*SOURCE INFORMATION*
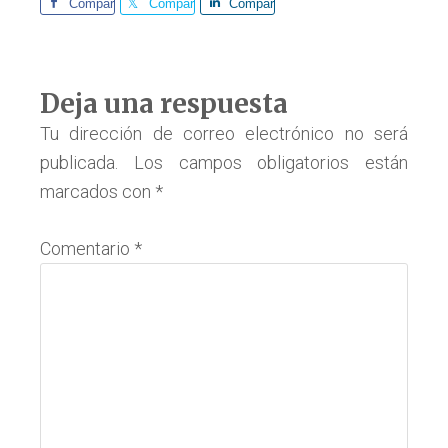
Comparte
Comparte
Comparte
Interacciones
Deja una respuesta
con
Tu dirección de correo electrónico no será
publicada.
Los campos obligatorios están
los
marcados con
*
lectores
Comentario
*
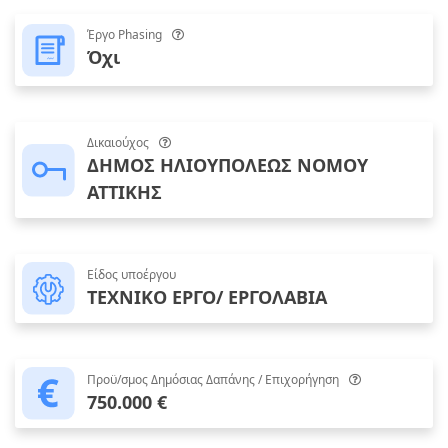
Έργο Phasing
Όχι
Δικαιούχος
ΔΗΜΟΣ ΗΛΙΟΥΠΟΛΕΩΣ ΝΟΜΟΥ
ΑΤΤΙΚΗΣ
Είδος υποέργου
ΤΕΧΝΙΚΟ ΕΡΓΟ/ ΕΡΓΟΛΑΒΙΑ
Προϋ/σμος Δημόσιας Δαπάνης / Επιχορήγηση
750.000 €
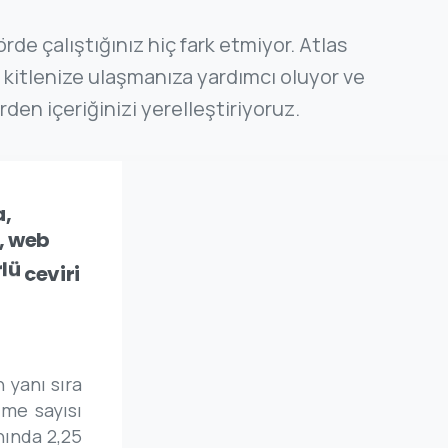
rde çalıştığınız hiç fark etmiyor. Atlas
 kitlenize ulaşmanıza yardımcı oluyor ve
rden içeriğinizi yerelleştiriyoruz.
a,
,
web
rlü
çeviri
 yanı sıra
ime sayısı
nında 2,25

*DIRECTIONS FOR THIS TASK*
Put every line of text from the entries above into a JSON list of strings, one string per line, skipping blank lines and leaving the pictures out.

*YOUR SOLUTION*
[
  "Comparte",
  "Comparte",
  "Comparte",
  "Interacciones",
  "Deja una respuesta",
  "con",
  "Tu dirección de correo electrónico no será",
  "publicada.",
  "Los campos obligatorios están",
  "los",
  "marcados con",
  "*",
  "lectores",
  "Comentario",
  "*",
  "Έργο Phasing",
  "Όχι",
  "Δικαιούχος",
  "ΔΗΜΟΣ ΗΛΙΟΥΠΟΛΕΩΣ ΝΟΜΟΥ",
  "ΑΤΤΙΚΗΣ",
  "Είδος υποέργου",
  "ΤΕΧΝΙΚΟ ΕΡΓΟ/ ΕΡΓΟΛΑΒΙΑ",
  "Προϋ/σμος Δημόσιας Δαπάνης / Επιχορήγηση",
  "750.000 €",
  "rde çalıştığınız hiç fark etmiyor. Atlas",
  " kitlenize ulaşmanıza yardımcı oluyor ve",
  "rden içeriğinizi yerelleştiriyoruz.",
  "a,",
  ",",
  "web",
  "rlü",
  "çeviri",
  " yanı sıra",
  "ime sayısı",
  "nında 2,25"
]